An interactive three dimensional approach to anatomical description-the jaw musculature of the Australian laughing kookaburra (Dacelo novaeguineae).

Author information

1
Department of Anatomy and Developmental Biology, School of Biomedical Sciences, Monash University , Clayton, VIC , Australia.
2
Monash Biomedical Imaging, Monash University , Clayton, VIC , Australia ; VLSCI Life Sciences Computation Centre , Carlton, VIC , Australia ; Clayton School of Information Technology, Monash University , Clayton, VIC , Australia.
3
Monash e-Research Centre, Monash University , Clayton, VIC , Australia.

SUPPLIED DATA:

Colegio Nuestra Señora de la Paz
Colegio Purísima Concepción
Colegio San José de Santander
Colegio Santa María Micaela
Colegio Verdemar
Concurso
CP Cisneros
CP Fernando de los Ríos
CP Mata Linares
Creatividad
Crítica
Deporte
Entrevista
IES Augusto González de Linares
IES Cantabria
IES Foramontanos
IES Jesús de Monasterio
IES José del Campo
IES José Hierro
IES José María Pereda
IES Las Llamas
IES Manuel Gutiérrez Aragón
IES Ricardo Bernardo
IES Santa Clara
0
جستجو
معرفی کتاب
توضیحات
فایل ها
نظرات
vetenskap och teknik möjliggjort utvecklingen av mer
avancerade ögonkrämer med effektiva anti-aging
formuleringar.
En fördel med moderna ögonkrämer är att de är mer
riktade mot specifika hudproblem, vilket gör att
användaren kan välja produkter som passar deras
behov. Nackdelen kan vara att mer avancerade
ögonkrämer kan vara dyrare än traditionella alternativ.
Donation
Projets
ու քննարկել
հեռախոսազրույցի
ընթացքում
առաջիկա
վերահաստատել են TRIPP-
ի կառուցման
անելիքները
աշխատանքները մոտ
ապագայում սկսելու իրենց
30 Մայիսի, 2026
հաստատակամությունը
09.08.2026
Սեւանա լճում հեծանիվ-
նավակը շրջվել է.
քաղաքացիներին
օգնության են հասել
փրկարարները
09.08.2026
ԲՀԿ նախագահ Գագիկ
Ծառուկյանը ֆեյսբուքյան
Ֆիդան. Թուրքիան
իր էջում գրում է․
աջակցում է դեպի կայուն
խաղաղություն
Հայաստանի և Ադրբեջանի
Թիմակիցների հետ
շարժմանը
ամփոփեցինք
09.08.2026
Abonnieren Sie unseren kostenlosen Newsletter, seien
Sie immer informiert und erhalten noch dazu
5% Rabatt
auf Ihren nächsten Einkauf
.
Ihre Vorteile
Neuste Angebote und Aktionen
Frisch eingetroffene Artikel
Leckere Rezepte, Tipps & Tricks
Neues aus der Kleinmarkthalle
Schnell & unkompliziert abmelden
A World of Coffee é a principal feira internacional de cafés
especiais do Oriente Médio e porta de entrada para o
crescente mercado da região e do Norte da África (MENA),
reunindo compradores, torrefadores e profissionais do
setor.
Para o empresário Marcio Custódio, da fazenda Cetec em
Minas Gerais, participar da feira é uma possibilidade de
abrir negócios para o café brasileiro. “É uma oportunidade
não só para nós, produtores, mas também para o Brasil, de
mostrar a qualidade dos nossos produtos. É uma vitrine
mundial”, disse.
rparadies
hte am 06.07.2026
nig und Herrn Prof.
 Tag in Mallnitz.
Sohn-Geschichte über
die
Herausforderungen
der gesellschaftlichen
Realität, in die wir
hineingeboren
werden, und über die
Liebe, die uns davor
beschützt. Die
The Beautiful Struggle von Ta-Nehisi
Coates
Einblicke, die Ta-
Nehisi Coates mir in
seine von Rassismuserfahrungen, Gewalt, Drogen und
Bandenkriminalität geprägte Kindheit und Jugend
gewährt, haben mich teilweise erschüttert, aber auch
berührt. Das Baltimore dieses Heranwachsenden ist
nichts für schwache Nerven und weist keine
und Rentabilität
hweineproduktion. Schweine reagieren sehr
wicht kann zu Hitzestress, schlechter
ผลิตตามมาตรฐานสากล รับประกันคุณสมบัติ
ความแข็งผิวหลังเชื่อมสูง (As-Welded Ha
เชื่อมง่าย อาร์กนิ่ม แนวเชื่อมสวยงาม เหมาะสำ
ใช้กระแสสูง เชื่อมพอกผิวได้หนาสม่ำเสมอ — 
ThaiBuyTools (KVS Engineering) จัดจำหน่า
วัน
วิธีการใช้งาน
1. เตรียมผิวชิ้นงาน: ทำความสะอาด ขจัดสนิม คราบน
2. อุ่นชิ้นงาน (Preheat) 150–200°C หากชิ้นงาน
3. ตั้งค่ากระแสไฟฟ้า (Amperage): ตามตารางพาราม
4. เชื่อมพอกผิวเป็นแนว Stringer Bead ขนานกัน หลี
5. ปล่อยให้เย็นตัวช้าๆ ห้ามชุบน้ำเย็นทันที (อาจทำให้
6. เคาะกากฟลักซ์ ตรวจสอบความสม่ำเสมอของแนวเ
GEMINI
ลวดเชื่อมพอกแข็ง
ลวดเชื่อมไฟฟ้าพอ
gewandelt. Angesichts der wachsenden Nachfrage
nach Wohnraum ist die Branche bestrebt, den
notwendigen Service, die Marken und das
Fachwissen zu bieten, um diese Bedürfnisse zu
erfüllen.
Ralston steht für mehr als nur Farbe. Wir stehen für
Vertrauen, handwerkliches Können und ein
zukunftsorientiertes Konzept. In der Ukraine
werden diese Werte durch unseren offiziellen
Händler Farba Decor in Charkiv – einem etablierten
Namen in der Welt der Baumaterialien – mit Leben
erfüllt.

YOUR GOAL:
Transcribe everything in the kookaburra jaw musculature header from "An interactive three" down to "Technology, Monash University , Clayton, VIC , Australia.".

SOLUTION TO THE EXERCISE:
An interactive three dimensional approach to anatomical description-the jaw musculature of the Australian laughing kookaburra (Dacelo novaeguineae).

Author information

1
Department of Anatomy and Developmental Biology, School of Biomedical Sciences, Monash University , Clayton, VIC , Australia.
2
Monash Biomedical Imaging, Monash University , Clayton, VIC , Australia ; VLSCI Life Sciences Computation Centre , Carlton, VIC , Australia ; Clayton School of Information Technology, Monash University , Clayton, VIC , Australia.